[Required work]
Could you reproduce every record below exactly, excluding all pictures?

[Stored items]
* * *

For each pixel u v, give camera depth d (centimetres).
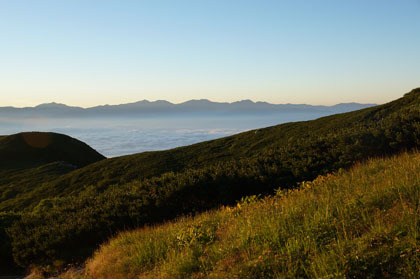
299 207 759
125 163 4425
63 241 1357
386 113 4131
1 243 1543
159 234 1050
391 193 636
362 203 630
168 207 1580
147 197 1638
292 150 1966
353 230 542
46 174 5116
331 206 683
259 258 525
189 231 863
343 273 410
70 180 4191
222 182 1588
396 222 505
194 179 1656
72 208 1848
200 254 691
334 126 4294
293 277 450
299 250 528
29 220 1730
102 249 1161
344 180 1000
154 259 802
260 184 1579
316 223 602
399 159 1117
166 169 3984
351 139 1761
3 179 5112
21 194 4122
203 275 577
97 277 868
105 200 1812
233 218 922
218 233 829
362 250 453
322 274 428
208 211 1450
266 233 640
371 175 965
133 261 837
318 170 1559
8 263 1468
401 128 1661
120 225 1473
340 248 472
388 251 435
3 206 3691
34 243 1420
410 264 391
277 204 875
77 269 1127
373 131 1730
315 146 1881
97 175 4131
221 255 622
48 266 1267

* * *

[Reply to the exercise]
For each pixel u v, give camera depth d (centimetres).
299 207 759
125 163 4425
63 241 1357
386 113 4131
1 243 1543
159 234 1050
391 193 636
362 203 630
168 207 1580
147 197 1638
292 150 1966
353 230 542
46 174 5116
331 206 683
259 258 525
189 231 863
343 273 410
70 180 4191
222 182 1588
396 222 505
194 179 1656
72 208 1848
200 254 691
334 126 4294
293 277 450
299 250 528
29 220 1730
102 249 1161
344 180 1000
154 259 802
260 184 1579
316 223 602
399 159 1117
166 169 3984
351 139 1761
3 179 5112
21 194 4122
203 275 577
97 277 868
105 200 1812
233 218 922
218 233 829
362 250 453
322 274 428
208 211 1450
266 233 640
371 175 965
133 261 837
318 170 1559
8 263 1468
401 128 1661
120 225 1473
340 248 472
388 251 435
3 206 3691
34 243 1420
410 264 391
277 204 875
77 269 1127
373 131 1730
315 146 1881
97 175 4131
221 255 622
48 266 1267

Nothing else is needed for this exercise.